Mais il n'y a pas que les problèmes d'infrastructure. Le marasme économique en Allemagne a également des effets. Il a réduit la demande de transport de marchandises en général, ce qui a fait baisser les prix du transport routier. Ce dernier est donc désormais plus attractif pour les entreprises par rapport au ferroviaire ou au transport combiné. Dans le secteur, de nombreux chauffeurs d'Europe de l'Est travaillent pour des salaires de misère. Et cela ne se limite pas à l'Allemagne. Dans un rapport spécial sur le sujet, la Cour des comptes européenne a conclu en 2023 que «l'UE est encore loin d'une sortie complète du transport de marchandises de la route».

C'est en tout cas avec une grande inquiétude que l'entreprise Hupac constate un transfert persistant vers la route. A l'occasion de son assemblée annuelle 2025, elle a exigé des contre-mesures fermes pour inverser la vapeur. Basée à Chiasso, Hupac effectue des transports combinés dans toute l'Europe, c'est-à-dire qu'elle achemine des conteneurs et des semi-remorques entre le nord et le sud de l'Europe avec des trains de marchandises via la Suisse.

La RPLP sera développée

La redevance sur le trafic des poids lourds liée aux prestations (RPLP) joue également un rôle important dans la politique suisse de transfert du trafic, en tant que système d'incitation. Depuis 2001, la Confédération perçoit la RPLP pour tous les trajets de véhicules destinés au transport de marchandises et de personnes de plus de 3,5 tonnes sur le réseau routier suisse. Fin mai 2025, le Conseil fédéral a présenté le développement de la RPLP. Il est prévu de reclasser certaines catégories d'émissions dans une catégorie plus chère et d'inclure les camions à propulsion électronique à partir de 2029, avec un système de rabais jusqu'en 2035.

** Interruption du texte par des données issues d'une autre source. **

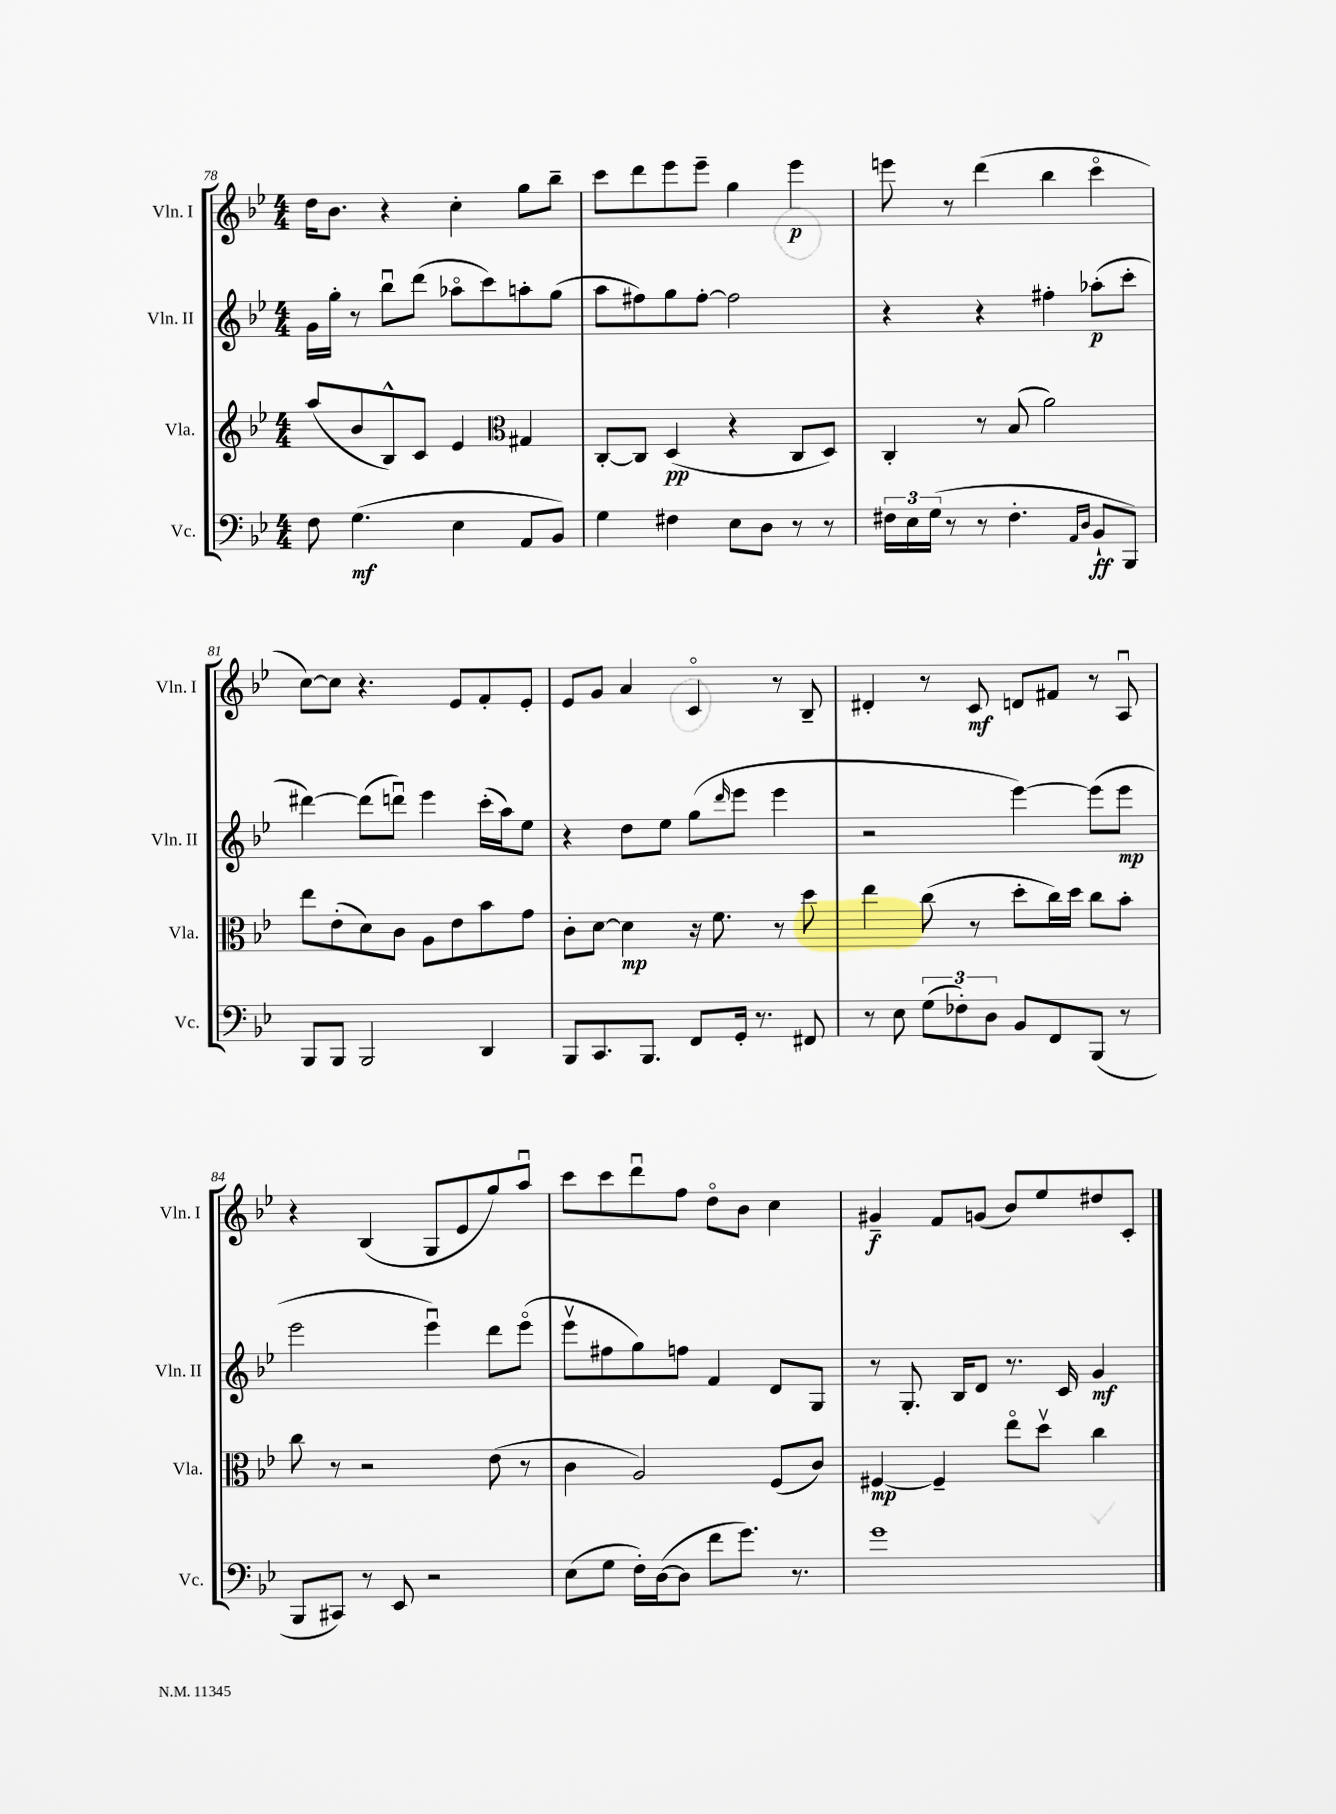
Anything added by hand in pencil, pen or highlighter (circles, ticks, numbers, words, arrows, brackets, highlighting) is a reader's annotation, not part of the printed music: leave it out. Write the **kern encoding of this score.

**kern	**kern	**kern	**kern
*staff4	*staff3	*staff2	*staff1
*clefF4	*clefG2	*clefG2	*clefG2
*k[b-e-]	*k[b-e-]	*k[b-e-]	*k[b-e-]
*M4/4	*M4/4	*M4/4	*M4/4
8F	(8aa	16g	16dd
.	.	16gg'	8.b-
(4.G	8b-	8r	.
.	8B-^^)	8bb-u	4r
.	8c	(8ddd	.
4E-	4e-	8aa-o	4cc'
.	.	8ccc)	.
*	*clefC3	*	*
8AA	4G#	8aa'	8gg
8BB-)	.	(8gg	8bb-~
=	=	=	=
4G	[8C'	8aa	8ccc
.	8C]	8ff#)	8ddd
4F#	(4D	8gg	8eee-
.	.	[8ff#'	8eee-~
8E-	4r	2ff#]	4gg
8D	.	.	.
8r	8C	.	4eee-
8r	8D)	.	.
=	=	=	=
24F#	4C'	4r	8eee
24E-	.	.	.
(24G	.	.	.
8r	.	.	8r
8r	8r	4r	(4ddd
4.F#'	(8B-	.	.
.	2a)	4ff#'	4bb-
16qqAA	.	.	.
16qqD	.	.	.
8BB-`	.	(8aa-'	4ccco
8BBB-)	.	8ccc'	.
=	=	=	=
8BBB-	8ee-	[4ddd#)	[8cc)
8BBB-	(8e-'	.	8cc]
2BBB-	8d)	(8ddd#]	4.r
.	8c	8dddu)	.
.	8A	4eee-	.
.	8e-	.	8e-
4DD	8b-	(16ccc'	8f'
.	.	16aa)	.
.	8g	8ee-	8e-'
=	=	=	=
8BBB-	8c'	4r	8e-
8.CC	[8d	.	8g
.	4d]	8dd	4a
8.BBB-	.	.	.
.	.	8ee-	.
8FF	16r	(8gg	4co
.	8.f	.	.
.	.	16qqddd	.
16GG'	.	8eee-	.
8.r	.	.	.
.	8r	4eee-	8r
8FF#	8dd	.	8B-~
=	=	=	=
8r	4ee-	2r	4d#'
8E-	.	.	.
(12G	(8cc	.	8r
12F-')	.	.	.
.	8r	.	8c
12D	.	.	.
8BB-	8dd'	[4eee-)	8d
8FF	16cc)	.	8f#
.	16dd	.	.
(8BBB-	8cc	(8eee-]	8r
8r	8b-'	8eee-	8Au
=	=	=	=
8BBB-	8cc	2eee-	4r
8CC#)	8r	.	.
8r	2r	.	(4B-
8EE-	.	.	.
2r	.	4eee-u)	8G
.	.	.	8e-
.	(8e-	8ddd	8gg)
.	8r	(8eee-o	8aau
=	=	=	=
(8E-	4c	8eee-v	8ccc
8G	.	8ff#	8ccc
16F')	2A)	8gg)	8dddu
([16D	.	.	.
8D]	.	8ff	8ff
8f	.	4f	8ddo
8.g)	.	.	8b-
.	(8F	8d	4cc
8.r	.	.	.
.	8c)	8G	.
=	=	=	=
1g	[4F#	8r	4g#~
.	.	8.G'	.
.	4F#~]	.	8f
.	.	16B-	.
.	.	8d	(8g
.	8ee-o	8.r	8b-)
.	8ddv	.	8ee-
.	.	16c	.
.	4cc	4g	8dd#
.	.	.	8c'
==	==	==	==
*-	*-	*-	*-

Jusqu'à présent, les camions électriques sont exonérés de la RPLP. Avec cette nouveauté, le Conseil fédéral veut s'assurer que le trafic lourd continue à supporter ses coûts et que le transfert du transport de marchandises sur le rail soit soutenu à l'avenir également. Une augmentation générale de la RPLP, comme le demandent certains parlementaires, n'est pas prévue. Les taux maximaux de la RPLP sont fixés dans l'accord sur les transports terrestres conclu avec l'UE. Il y a quelques jours, la commission des transports et des télécommunications du Conseil national est entrée en matière à l'unanimité sur le projet.